* [Task to complete] Check each line of the entries below for the word "MySqlLinkedService", and copy the lines that have it.

++++++++++

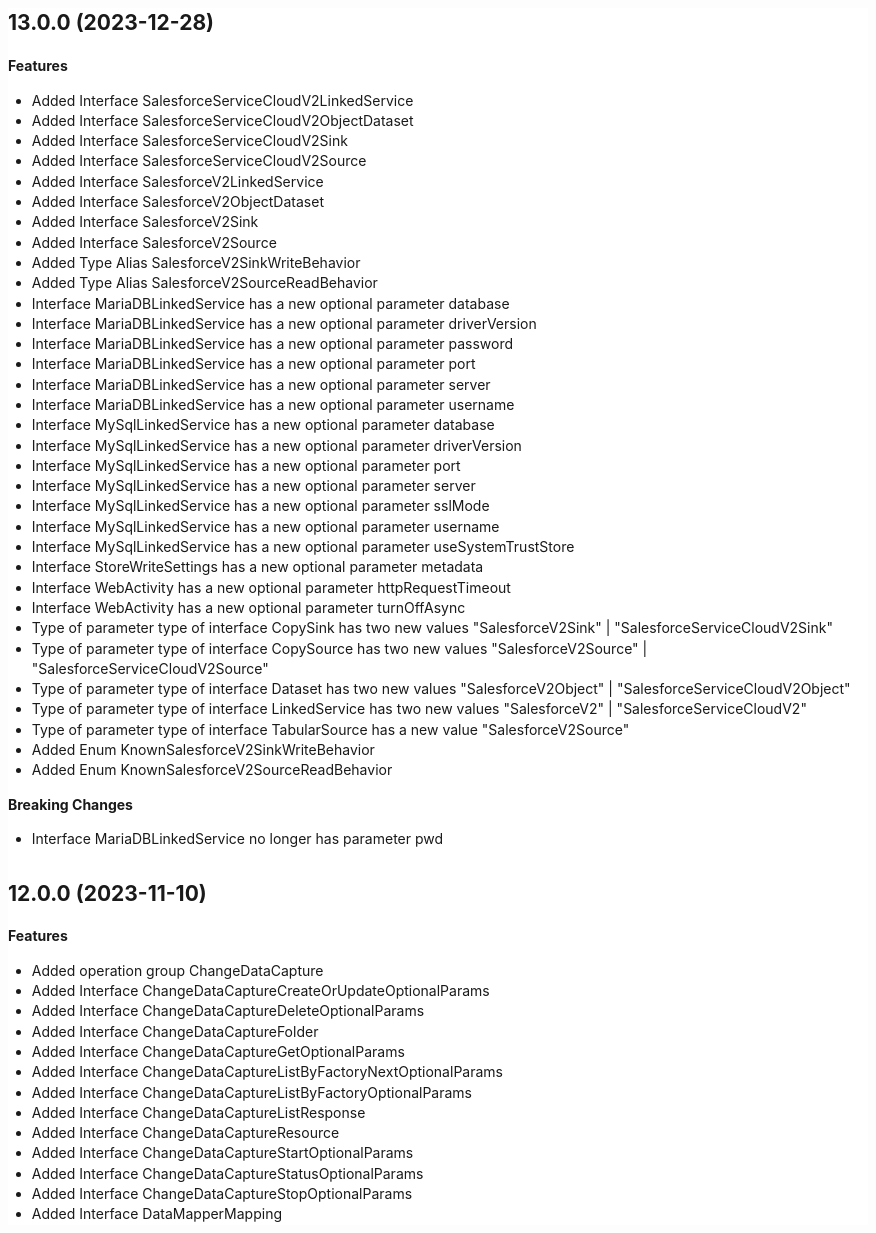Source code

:     
## 13.0.0 (2023-12-28)
    
**Features**

  - Added Interface SalesforceServiceCloudV2LinkedService
  - Added Interface SalesforceServiceCloudV2ObjectDataset
  - Added Interface SalesforceServiceCloudV2Sink
  - Added Interface SalesforceServiceCloudV2Source
  - Added Interface SalesforceV2LinkedService
  - Added Interface SalesforceV2ObjectDataset
  - Added Interface SalesforceV2Sink
  - Added Interface SalesforceV2Source
  - Added Type Alias SalesforceV2SinkWriteBehavior
  - Added Type Alias SalesforceV2SourceReadBehavior
  - Interface MariaDBLinkedService has a new optional parameter database
  - Interface MariaDBLinkedService has a new optional parameter driverVersion
  - Interface MariaDBLinkedService has a new optional parameter password
  - Interface MariaDBLinkedService has a new optional parameter port
  - Interface MariaDBLinkedService has a new optional parameter server
  - Interface MariaDBLinkedService has a new optional parameter username
  - Interface MySqlLinkedService has a new optional parameter database
  - Interface MySqlLinkedService has a new optional parameter driverVersion
  - Interface MySqlLinkedService has a new optional parameter port
  - Interface MySqlLinkedService has a new optional parameter server
  - Interface MySqlLinkedService has a new optional parameter sslMode
  - Interface MySqlLinkedService has a new optional parameter username
  - Interface MySqlLinkedService has a new optional parameter useSystemTrustStore
  - Interface StoreWriteSettings has a new optional parameter metadata
  - Interface WebActivity has a new optional parameter httpRequestTimeout
  - Interface WebActivity has a new optional parameter turnOffAsync
  - Type of parameter type of interface CopySink has two new values "SalesforceV2Sink" | "SalesforceServiceCloudV2Sink"  
  - Type of parameter type of interface CopySource has two new values "SalesforceV2Source" | "SalesforceServiceCloudV2Source"
  - Type of parameter type of interface Dataset has two new values "SalesforceV2Object" | "SalesforceServiceCloudV2Object"
  - Type of parameter type of interface LinkedService has two new values "SalesforceV2" | "SalesforceServiceCloudV2"
  - Type of parameter type of interface TabularSource has a new value "SalesforceV2Source"
  - Added Enum KnownSalesforceV2SinkWriteBehavior
  - Added Enum KnownSalesforceV2SourceReadBehavior

**Breaking Changes**

  - Interface MariaDBLinkedService no longer has parameter pwd
    
    
## 12.0.0 (2023-11-10)
    
**Features**

  - Added operation group ChangeDataCapture
  - Added Interface ChangeDataCaptureCreateOrUpdateOptionalParams
  - Added Interface ChangeDataCaptureDeleteOptionalParams
  - Added Interface ChangeDataCaptureFolder
  - Added Interface ChangeDataCaptureGetOptionalParams
  - Added Interface ChangeDataCaptureListByFactoryNextOptionalParams
  - Added Interface ChangeDataCaptureListByFactoryOptionalParams
  - Added Interface ChangeDataCaptureListResponse
  - Added Interface ChangeDataCaptureResource
  - Added Interface ChangeDataCaptureStartOptionalParams
  - Added Interface ChangeDataCaptureStatusOptionalParams
  - Added Interface ChangeDataCaptureStopOptionalParams
  - Added Interface DataMapperMapping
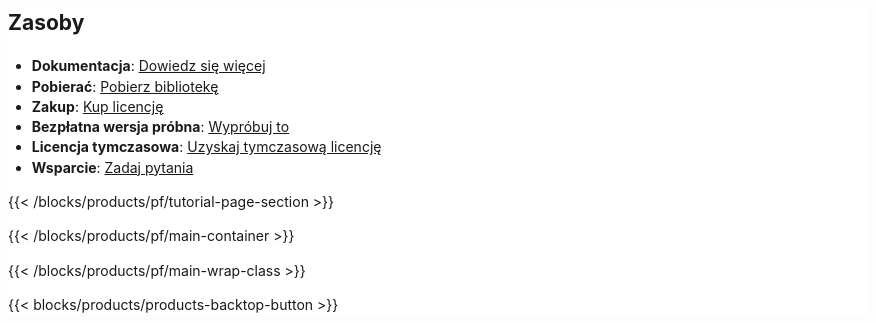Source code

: ## Zasoby
- **Dokumentacja**: [Dowiedz się więcej](https://reference.aspose.com/imaging/net/)
- **Pobierać**: [Pobierz bibliotekę](https://releases.aspose.com/imaging/net/)
- **Zakup**: [Kup licencję](https://purchase.aspose.com/buy)
- **Bezpłatna wersja próbna**: [Wypróbuj to](https://releases.aspose.com/imaging/net/)
- **Licencja tymczasowa**: [Uzyskaj tymczasową licencję](https://purchase.aspose.com/temporary-license/)
- **Wsparcie**: [Zadaj pytania](https://forum.aspose.com/c/imaging/10)

{{< /blocks/products/pf/tutorial-page-section >}}

{{< /blocks/products/pf/main-container >}}

{{< /blocks/products/pf/main-wrap-class >}}

{{< blocks/products/products-backtop-button >}}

++++++++++

* [Result below]
  - Interface MySqlLinkedService has a new optional parameter database
  - Interface MySqlLinkedService has a new optional parameter driverVersion
  - Interface MySqlLinkedService has a new optional parameter port
  - Interface MySqlLinkedService has a new optional parameter server
  - Interface MySqlLinkedService has a new optional parameter sslMode
  - Interface MySqlLinkedService has a new optional parameter username
  - Interface MySqlLinkedService has a new optional parameter useSystemTrustStore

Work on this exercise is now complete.